The germans have theirs on the passenger side. That's pretty consistent.


----------



## Andrew*Debbie (Jul 2, 2004)

Dave 330i said:


> Andrew*Debbie;4316420]Passenger side on ours.
> 
> The mini was/is not a german car.


 Post was in direct response to 6_Brit asking about the MINI.

Rover was out of the picture when BMW designed the R56. The car is a mix of English, French and German engineering. If you drive an R56 it is obvious some of the electronics are shared with the e90. Body and final assembly are in England but the parts come from all over Europe. It doesn't feel like an English car. Doesn't feel like a BMW either.


----------



## fully loaded (Jun 24, 2009)

Since arriving Stateside in 2002 I've had a Ford Taurus - passenger side, Saturn Ion - passenger side, Chevy Equinox - passenger side, and now the Bimmer - passenger side. Before coming I had an Alfa Romeo 155 - driver side (which being on the right would be passenger side over here), Mercedes C180 - driver side (on the right again). Cars before that were a variety of both sides that I can no longer remember.


----------



## z06bigbird (Aug 25, 2008)

Safety organizations have been trying to convince the manufacts (for years) to put the gas filler on the pass side in the US of A. (Less likely to start a fire in the event of another vehicle side swiping you.)

Vehicles that run on propane are required to have the filler, fuel pressure regulator, and fuel lines on the passenger side in the U.S. Federal legislation requires that for safety purposes. Vehicles with any of this stuff on the driver side will not pass inspection.


----------



## Dave 330i (Jan 4, 2002)

z06bigbird said:


> Safety organizations have been trying to convince the manufacts (for years) to put the gas filler on the pass side in the US of A. * (Less likely to start a fire in the event of another vehicle side swiping you.)*
> Vehicles that run on propane are required to have the filler, fuel pressure regulator, and fuel lines on the passenger side in the U.S. Federal legislation requires that for safety purposes.
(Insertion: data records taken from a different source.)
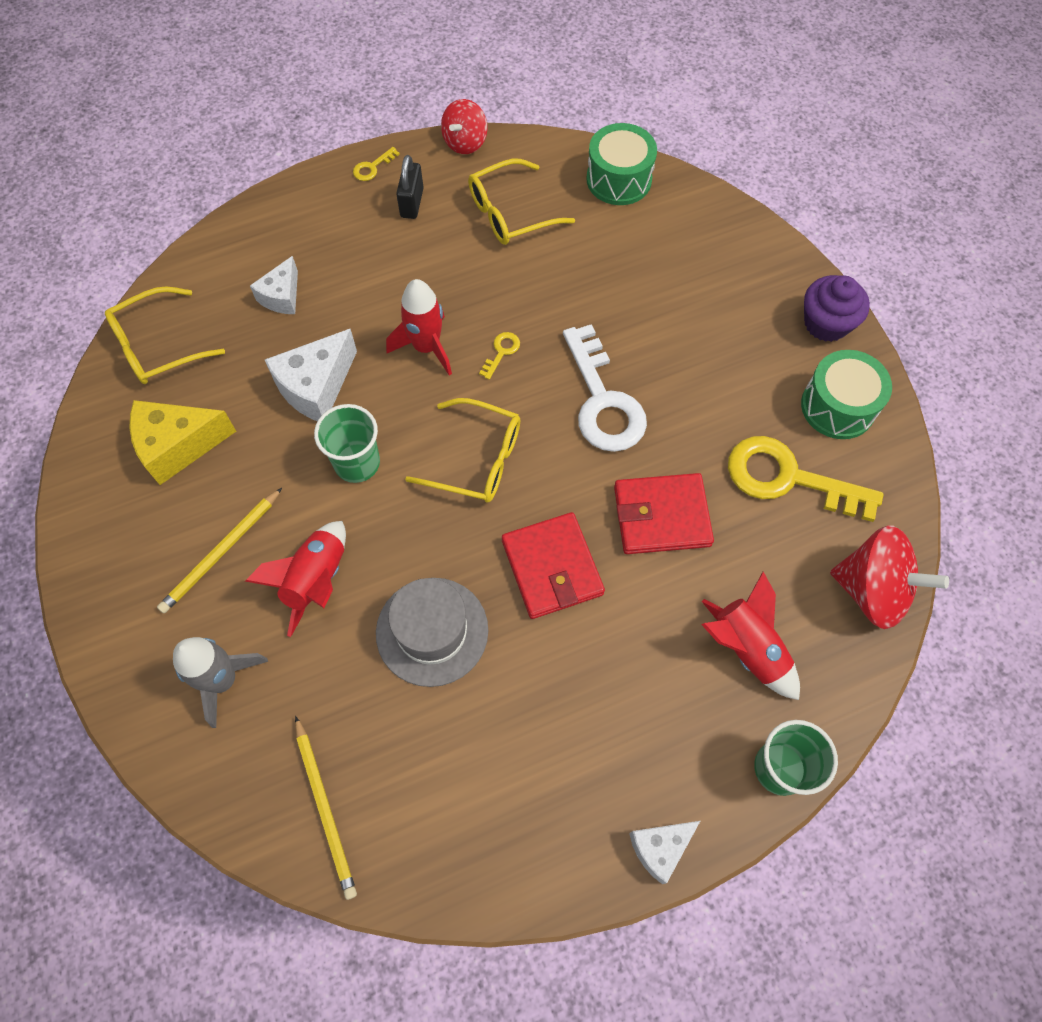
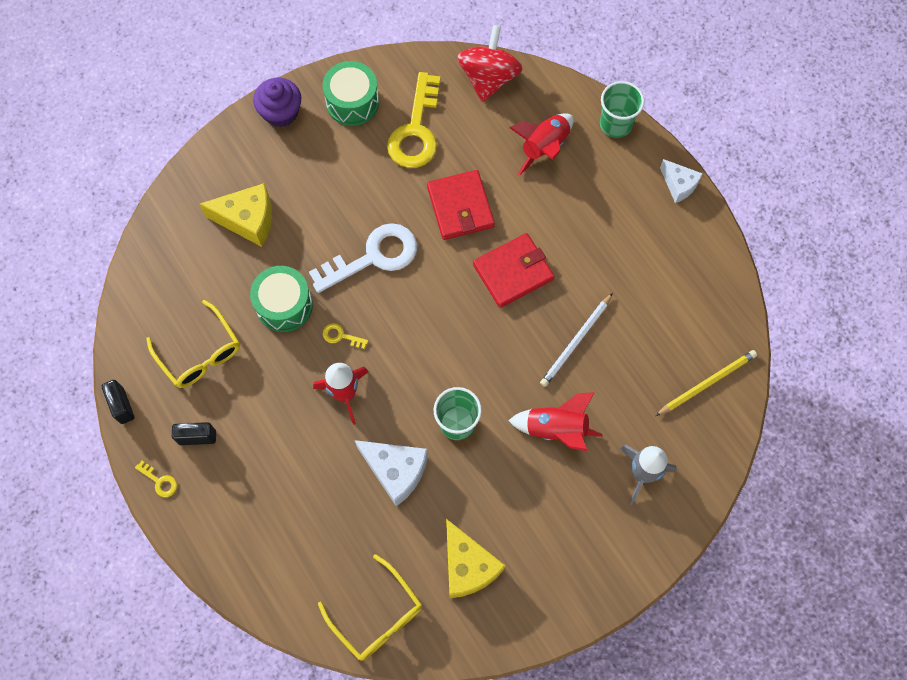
camera: 100 degrees left, 5 degrees up
yellow pencil [157,488,282,613] -> none
white cheese [250,256,298,314] -> none
grey hat [376,578,488,687] -> white pencil [540,293,613,387]
yellow glasses [405,398,520,503] -> none
red spinning top [441,99,488,154] -> black padlock [102,380,134,424]
green drum [586,123,657,205] -> green drum moved to [250,266,313,332]
none -> yellow cheese [199,183,272,247]

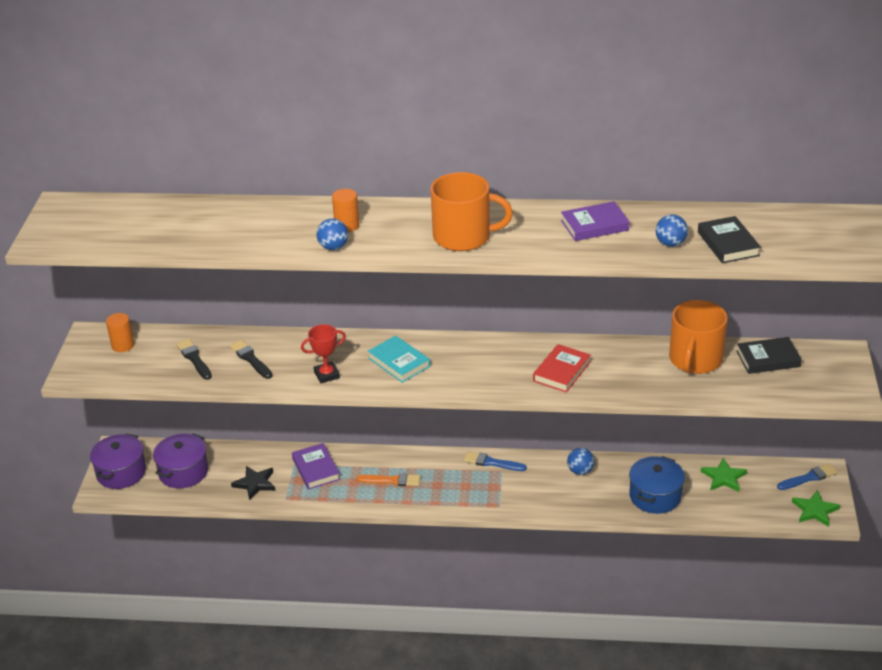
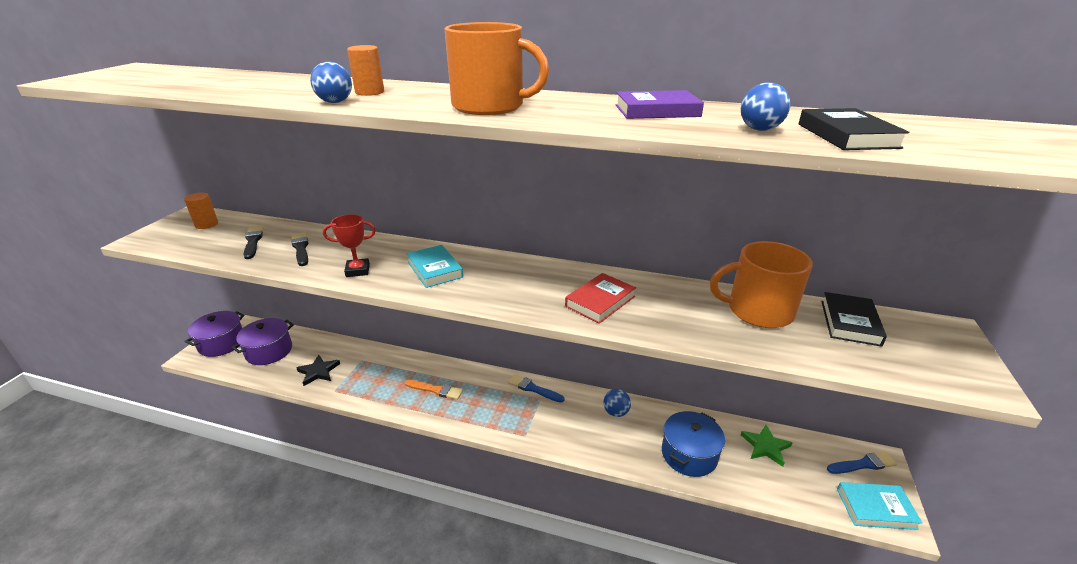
camera: 10 degrees right, 5 degrees down
purple book [292,443,340,490] -> none
orange mug [669,300,728,374] -> orange mug turned 60 degrees clockwise [710,241,813,328]
black book [736,337,802,374] -> black book turned 75 degrees counterclockwise [821,292,887,347]
green star [792,490,840,527] -> turquoise book [837,482,922,530]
Vehicles with any of this stuff on the driver side will not pass inspection.


You are more likely to be side swiped on one side, the driver's side?


----------



## TeamM3 (Dec 24, 2002)

at least they finally wised up and started putting an indicator on the dash 


judging by several years of observation at Costco gas stations there are more cars in the US with the location on the left rather than the right :dunno: 



.


----------



## dannyc9997 (May 15, 2008)

Dave 330i said:


> You are more likely to be side swiped on one side, the driver's side?


That doesnt make too much sense to me either. I suppose most driving is done on 2 lane streets but still people are pulling out from the right all the time. If anything Id think your more likely to be hit (or hit something) on the other side because its harder to judge.


----------



## Dave 330i (Jan 4, 2002)

TeamM3 said:


> at least they finally wised up and started putting an indicator on the dash
> 
> judging by several years of observation at Costco gas stations there are more cars in the US with the location on the left rather than the right :dunno: .


With exceptions, perhaps US and EU using common chassis, in general, American cars have gas fillers on the driver's side while EU cars have fillers on the passenger sides.


----------